It looks like federal law has everyone covered and a mechanism to determine what is best for each child, the IEP. And yet Advocacy, Inc., an agency set up to protect the rights of people with developmental and other disabilities, doesn't have a clue as to how to respond to the dilemma parents face. How did we arrive at this sorry state?

Back in the 1990's a lot of government-funded advocacy organizations along with Protection and Advocacy agencies decided to promote Inclusion, an ideology that says that all disabled students belong in regular classrooms in public schools, regardless of the severity or nature of their disabilities. Sorry, parents and teachers: anything less than full Inclusion is segregation and an outrage against the rights of people with disabilities. (see Inclusion Defined, page 8)

The idea of having a righteous reason to close a lot of expensive programs for kids who might not make it in regular classrooms appealed to many school administrators. Together, the advocates and the schools managed to close many of the specialized schools and classrooms that some parents are now clamoring for.
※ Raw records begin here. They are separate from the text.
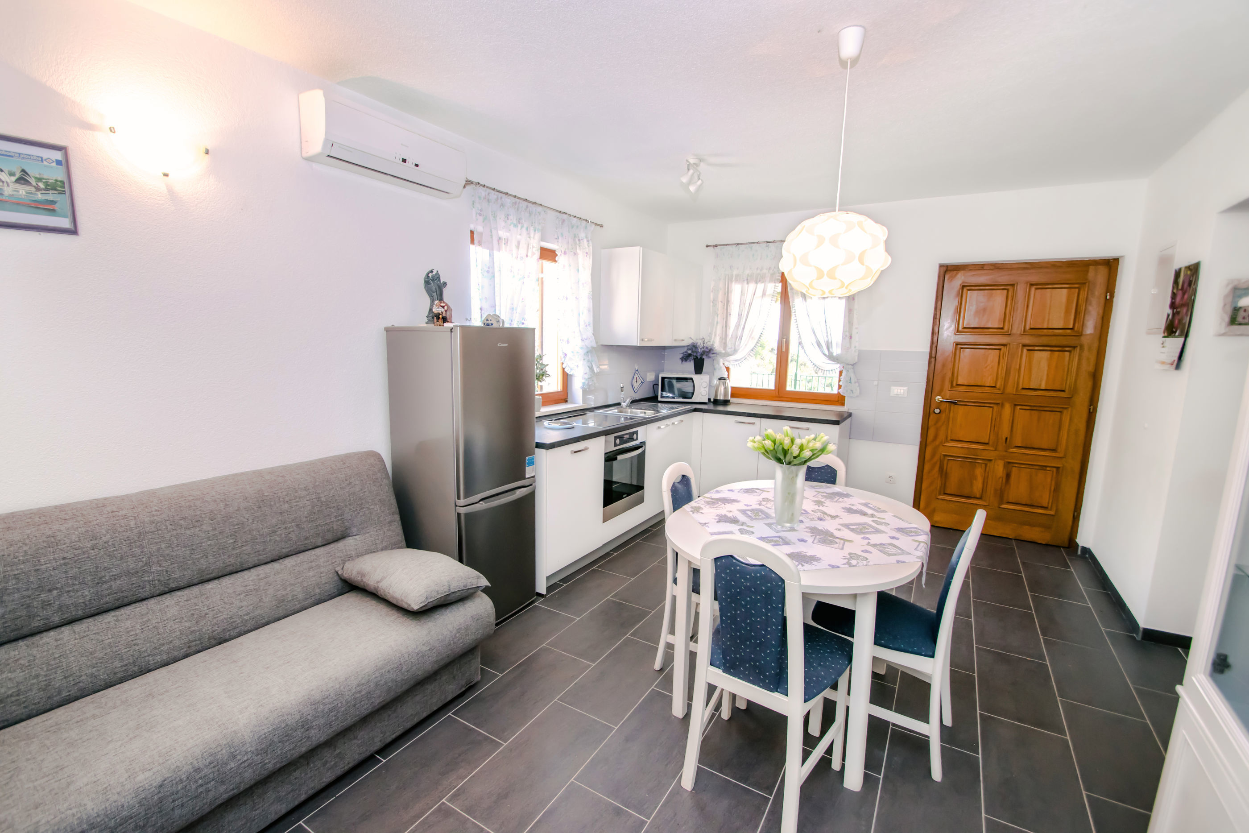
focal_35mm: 15
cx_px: 624
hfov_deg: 100.4
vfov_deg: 77.3
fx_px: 520
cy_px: 416
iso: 500
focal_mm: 10
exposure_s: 1/100
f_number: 6.3
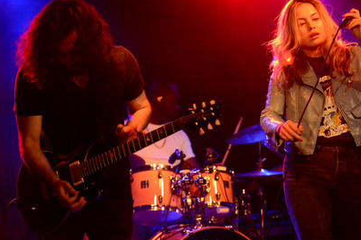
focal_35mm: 96
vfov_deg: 14.2
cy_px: 116
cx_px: 183
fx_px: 962
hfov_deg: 21.2
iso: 8063
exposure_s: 1/250
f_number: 2.8
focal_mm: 86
The issue of publicly-funded charter schools excluding students with disabilities is a problem in both Michigan and Texas and does raise thorny legal issues. Maybe if the advocates and Protection and Advocacy people had concentrated more on protecting rights established by IDEA and other laws against discrimination, rather than promoting an ideology that was bound to lead to the predictable consequences we see today, disabled children and their parents would not have to fight for options and rights already protected under federal mandates.

2 comments:

Unknown said...

So, a year later, where do I send my 14 yr old Autistic son to school? Your blog is correct that inclusion does not always work. I am desperately seeking a solution.

Unknown said...

So, a year later, where do I send my 14 year old autistc son to school for the best education? Private schools are so cost prohibitive and public schools are poorly equipped to handle his learning style. I have been a very active parent and have gotten the best i am going to get and he still is not thriving, just surviving.